## Direction
Copy out every line of text in the entries below word for word, leaving out the pictures.

## Records supplied
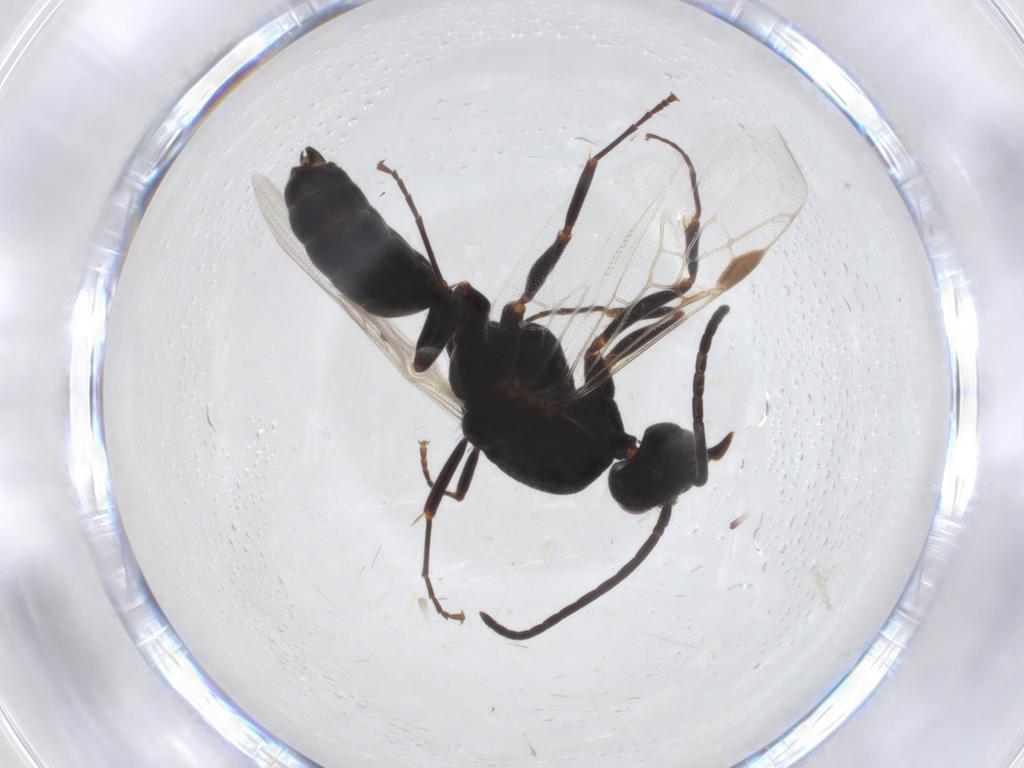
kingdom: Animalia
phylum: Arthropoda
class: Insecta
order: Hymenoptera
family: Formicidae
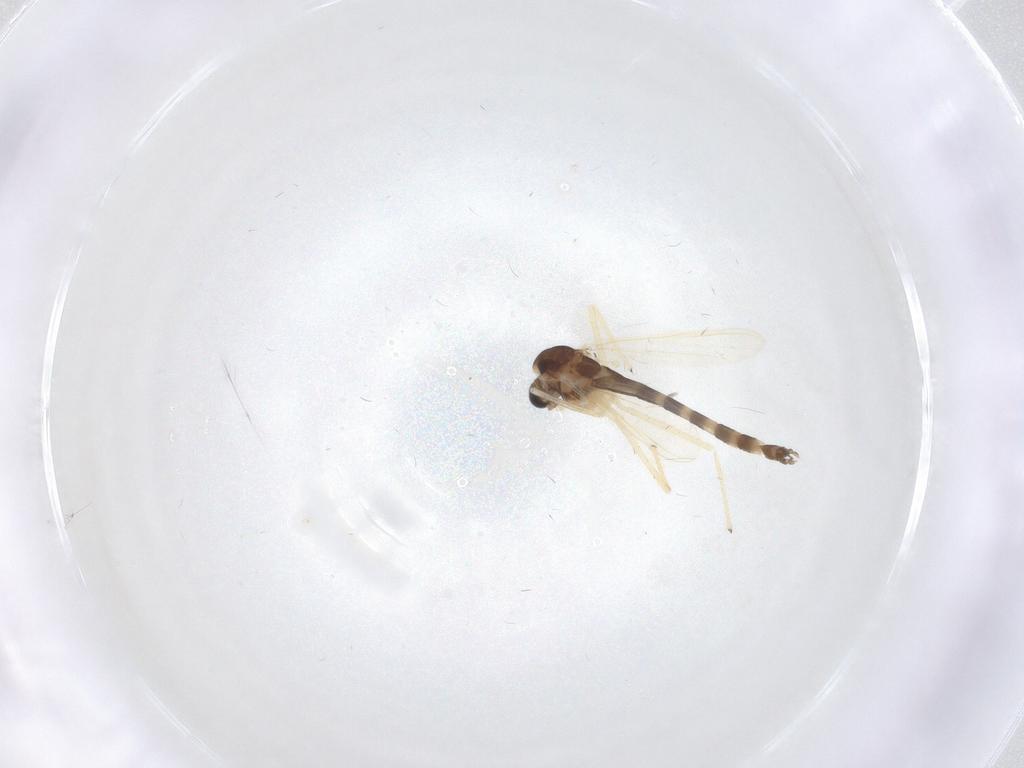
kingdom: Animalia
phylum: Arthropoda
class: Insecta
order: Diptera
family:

## Response to the exercise
kingdom: Animalia
phylum: Arthropoda
class: Insecta
order: Hymenoptera
family: Formicidae
kingdom: Animalia
phylum: Arthropoda
class: Insecta
order: Diptera
family:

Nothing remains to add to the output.